I spent about 24 years in the US Navy Civil Engineer Corps – 11 years on active duty and 13 years in the Reserves. During my 11 years of active duty I had assignments in:

  • Public Works – I was the Assistant Public Works Officer at the Naval Air Station Willow Grove in Pennsylvania
  • The Seabees – I was assigned to the Naval Mobile Construction Battalion (NMCB) FOUR– a 570 person, self-contained (with its own doctor, dentist, chaplain, carpenters, electricians, plumbers, steel workers, equipment operators, equipment mechanics, engineering aids, equipment, weapons, etc.) deployable construction battalion.
  1. During my first deployment (8 ½ months) to Naval Air Station, Sigonella Sicily in Italy, I was the S-2 (Plans & Training Officer) which included Plans, Training, Weapons, Communications and Security
  2. My second deployment (7 ½ months) to Naval Station Roosevelt Roads, Puerto Rico, I was the C-6 (Charlie Company Commander) where I was responsible for about 70 carpenters and steel workers acting as a construction company
  • Two tours as an Owner’s Rep managing civilian construction projects for the Navy. 1st was as an Assistant Resident Officer in Charge of Construction (AROICC) in Adak Alaska and the 2nd was as the Assistant Officer in Charge then the Officer in Charge / Warranted Contracting Officer of NAVFAC Contracts at Griffiss Air Force Base in Rome, New York.

What led you to PMA?
Destiny maybe? While I liked all of the three different assignment types I had in the Navy, I liked the Owner’s Project Management assignments the best.

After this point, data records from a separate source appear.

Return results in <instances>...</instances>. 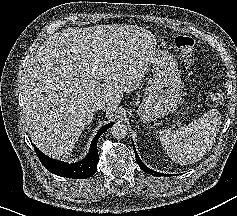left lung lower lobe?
Listing matches in <instances>:
<instances>
[{
    "label": "left lung lower lobe",
    "instance_id": "0a47b994",
    "mask_svg": "<svg viewBox=\"0 0 237 216\" xmlns=\"http://www.w3.org/2000/svg\"><path fill=\"white\" fill-rule=\"evenodd\" d=\"M133 149H134V151H135L136 162H137V164L140 166V168H141L144 172H146V173H148V174H150V175H152V176H166V174H162V173L155 172V171L149 169L148 167H146V166L142 163V161L140 160V158H139V156H138V154H137V152H136V149H135L134 145H133ZM167 176H169V175H167ZM171 176H172V175H171Z\"/></svg>",
    "mask_w": 237,
    "mask_h": 216
}]
</instances>
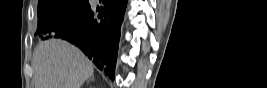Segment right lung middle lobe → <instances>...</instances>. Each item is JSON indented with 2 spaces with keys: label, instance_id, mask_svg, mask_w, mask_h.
Wrapping results in <instances>:
<instances>
[{
  "label": "right lung middle lobe",
  "instance_id": "obj_1",
  "mask_svg": "<svg viewBox=\"0 0 267 88\" xmlns=\"http://www.w3.org/2000/svg\"><path fill=\"white\" fill-rule=\"evenodd\" d=\"M89 5L88 0H39L36 34L48 39L58 25L74 19Z\"/></svg>",
  "mask_w": 267,
  "mask_h": 88
}]
</instances>
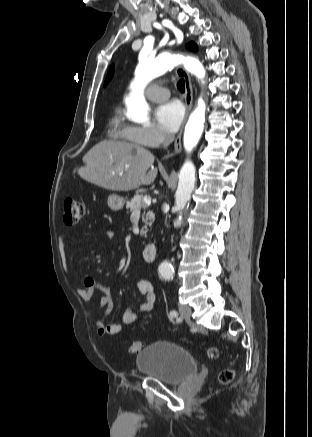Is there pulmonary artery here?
Wrapping results in <instances>:
<instances>
[{
    "label": "pulmonary artery",
    "mask_w": 312,
    "mask_h": 437,
    "mask_svg": "<svg viewBox=\"0 0 312 437\" xmlns=\"http://www.w3.org/2000/svg\"><path fill=\"white\" fill-rule=\"evenodd\" d=\"M145 94L152 101H163L170 95L169 90L161 83H151L146 88Z\"/></svg>",
    "instance_id": "e3ab8cb5"
}]
</instances>
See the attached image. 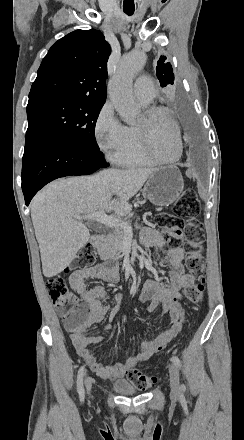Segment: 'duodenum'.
Returning <instances> with one entry per match:
<instances>
[{
    "instance_id": "obj_1",
    "label": "duodenum",
    "mask_w": 244,
    "mask_h": 440,
    "mask_svg": "<svg viewBox=\"0 0 244 440\" xmlns=\"http://www.w3.org/2000/svg\"><path fill=\"white\" fill-rule=\"evenodd\" d=\"M92 245L97 249L104 248V237L101 234H95L91 239Z\"/></svg>"
}]
</instances>
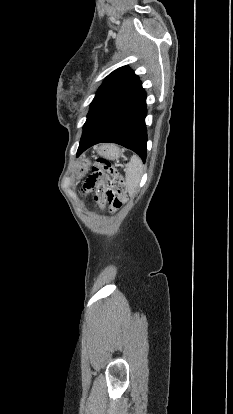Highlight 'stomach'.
<instances>
[{
  "mask_svg": "<svg viewBox=\"0 0 233 414\" xmlns=\"http://www.w3.org/2000/svg\"><path fill=\"white\" fill-rule=\"evenodd\" d=\"M99 154L109 159H117L120 156V150L114 145H103L99 149ZM90 166V162L87 159H83L77 166V173L83 174Z\"/></svg>",
  "mask_w": 233,
  "mask_h": 414,
  "instance_id": "obj_1",
  "label": "stomach"
}]
</instances>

In 1984 I was involved in a “large” (by Navy standards at that time) $2 million claim while in Adak, Alaska. I was so busy working on my day to day assignments that I did not have time to work on the claim. As a result, the Navy hired a PMA competitor to analyze the claim and provide me support. I remember sitting in my conference room listening to the claims consultant running through its analysis and thinking to myself, “I could do that. And if I did, where would it be? It would probably be in Boston because that would be the closest to home (northern Maine). I could get a job like that.”

When I was getting out of the Navy in January 1993 I answered an advertisement PMA placed in ENR to work on the Big Dig in Boston and the rest is history.